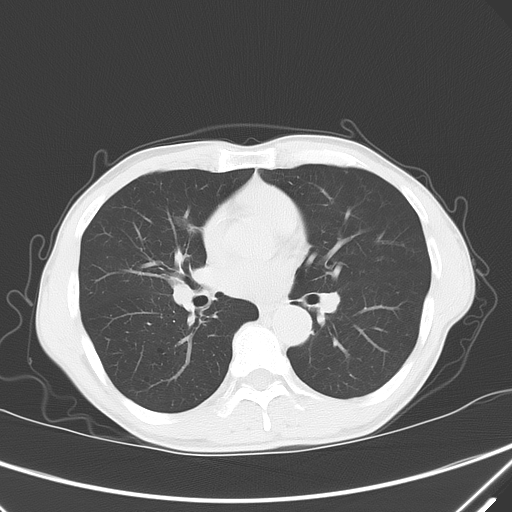
Chest CT, one axial slice; position 35 of 68 along the scan axis; 120 kVp; lung window (W 1500 / L -600 HU); 5 mm slice thickness; 512 × 512 image matrix, field of view 350 × 350 mm. Male patient, age 67 years. From the clinical record (not read from this slice): clinical TNM (as recorded): T1c N0 M0.
Outlined on this slice (bounding box drawn by a radiologist):
- lung tumour (recorded histology: adenocarcinoma): bounding box [x1, y1, x2, y2] px = [169, 209, 199, 242]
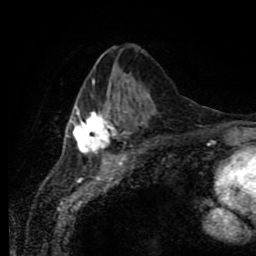
Breast MRI (dynamic contrast-enhanced), one axial slice. Position 33 of 80 along the scan axis. Cropped to one breast. Dynamic contrast-enhanced series, time point 2 of 11 at this slice position (early post-contrast). 1.5 T. TE 4.2 ms, TR 7 ms. 2 mm slice thickness. 256 × 256 image matrix. Female patient.
Structures marked on this image (semi-automatic segmentation, software-assisted and operator-edited):
- enhancing-tissue mask used for the functional tumour volume (all voxels passing the contrast-enhancement thresholds inside the analysis volume; usually the tumour): bounding box (x1, y1, x2, y2) in pixels: (67, 80, 146, 155)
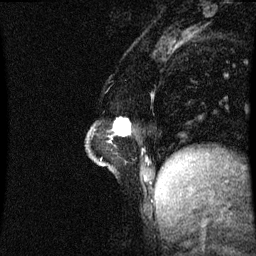
Breast MRI (dynamic contrast-enhanced), one sagittal slice. Position 17 of 60 along the scan axis. Dynamic contrast-enhanced series, image 2 of 3 at this slice position (ordered by acquisition). 1.5 T. TE 4.2 ms, TR 8.9 ms. 256 × 256 image matrix, field of view 200 × 200 mm. Female patient, age 47 years. Case-level facts recorded for this patient, not image findings: setting: breast cancer imaged before/during neoadjuvant chemotherapy; receptor status: HR-positive, HER2-negative.
Structures marked on this image (semi-automatically segmented with operator editing):
- analysis volume of interest (the breast-tissue region the enhancement analysis was run in; not a lesion): box from (x=88, y=122) to (x=132, y=163) px
- tumour enhancement mask (voxels above the 70 % enhancement threshold inside the analysis volume of interest): (x=115, y=122)–(x=130, y=135)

☆ ☆ ☆

--- Exercise ---
The lines to return are those in the material above that hold "interest".

--- Reply to the exercise ---
- analysis volume of interest (the breast-tissue region the enhancement analysis was run in; not a lesion): box from (x=88, y=122) to (x=132, y=163) px
- tumour enhancement mask (voxels above the 70 % enhancement threshold inside the analysis volume of interest): (x=115, y=122)–(x=130, y=135)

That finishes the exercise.